Stakeholder buy-in is important for buy-in, continued success and investment. A top-down directive to become more data-driven is not enough. Department heads and middle management need to embrace the data team. The initial person and team members need to communicate progress, results and positive impact for the business. Moreover, they need to understand the decision making culture and engage stakeholders enough to be able to capture their enthusiasm and feedback. Building a data function is a cross functional project that depends on the change management created at the top to bottom by the company leadership. A successful data team does not work in silos, isolated.
Focus on usability instead of technically interesting
Managers of greenfield teams should not be afraid to be directive of technology decisions. Often managers try to accommodate team members’ technical curiosities to retain talent. Accommodating technical curiosity can lead to overly complex data pipelines, lack of scalability and breeds technical debt.
Don’t spend too much time on the pipeline. Build an MVP and iterate
Engineers like using complex tools to learn and that makes scaling, hiring, etc. hard in the future. Plug and play tools are important for moving quickly and remaining competitive in the dynamism of the data world.
Sometimes you don’t get the tools you would like due to external factors.
Spend more time on documentation, governance and data quality issues
Avoid custom code. Custom code gets hidden in places such as dashboards and is often not documented. Tools such as DBT are useful for unwinding and understanding the business logic.
Garbage in means garbage out
Everything a data team does is built on trust in data. There is a point when data is of such poor quality, that gut feeling is actually better than trusting data. Sad but true.
Did our veterans create technical debt?
Yes they did….
A couple of the respondents said that the engineers found Spark appealing, but Spark skillsets are rare, which made hiring and upskilling difficult. They regretted starting with Spark instead of an easier alternative.
The budgets were tight, so some of the tool choices were suboptimal. For example, one respondent made a choice to use Redshift due to budget constraints and the ability to convince stakeholders.
Other respondents chose Postgres and BigQuery and did not govern.

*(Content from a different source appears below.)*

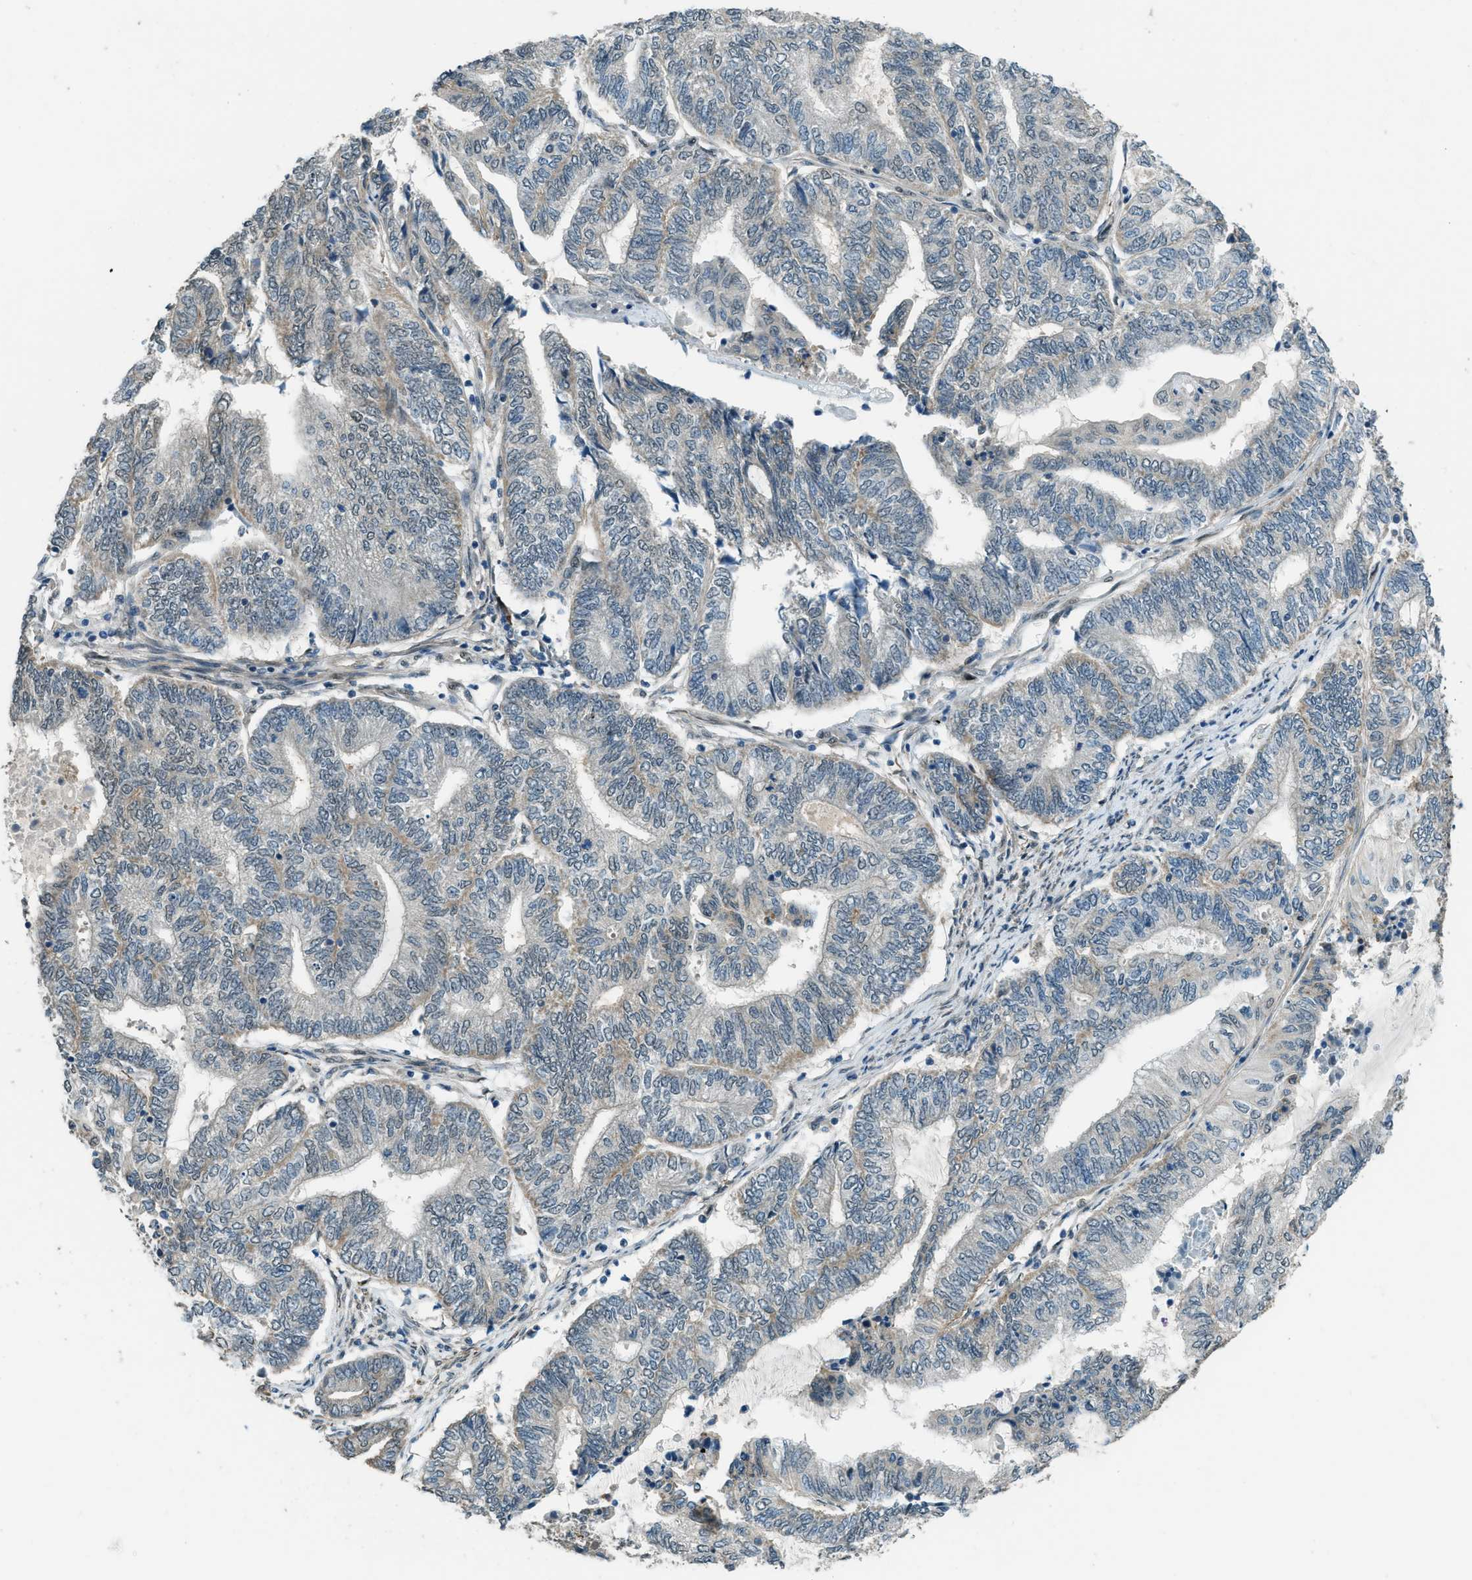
{"staining": {"intensity": "negative", "quantity": "none", "location": "none"}, "tissue": "endometrial cancer", "cell_type": "Tumor cells", "image_type": "cancer", "snomed": [{"axis": "morphology", "description": "Adenocarcinoma, NOS"}, {"axis": "topography", "description": "Uterus"}, {"axis": "topography", "description": "Endometrium"}], "caption": "High magnification brightfield microscopy of endometrial cancer (adenocarcinoma) stained with DAB (3,3'-diaminobenzidine) (brown) and counterstained with hematoxylin (blue): tumor cells show no significant positivity.", "gene": "NPEPL1", "patient": {"sex": "female", "age": 70}}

Lack of governance, overly focusing on speed rather than quality
Custom code, bugs, hacks. inconsistency. All of these issues were mentioned multiple times and had to be cleaned up expensively later on, often by another data leader. It is important to take care of metadata, data quality, governance and documentation.
How much will the first year cost?
The average was 800K Euros. 700K for personnel costs, 100K for tools. The lowest cost was 300K with huge amounts of overtime. The largest cost was 1.1 Million Euros for a company that scaled up its team after receiving a large investment.
Data functions are an artifact of their organization, thus there is no cookbook for how to successfully execute a greenfield project. With a limited budget and mediocre political clout, decisions will focus on trade offs rather than building a world-class organization. Building a data function that is strategic and represents a competitive advantage is a long-term investment whose return on investment will likely still remain negative in the first year, despite some early wins. How long it will take to eventually break even or even realize a positive ROI depends on the ability of the team to produce impactful use cases and KPIs while maintaining quality data and engaging stakeholders.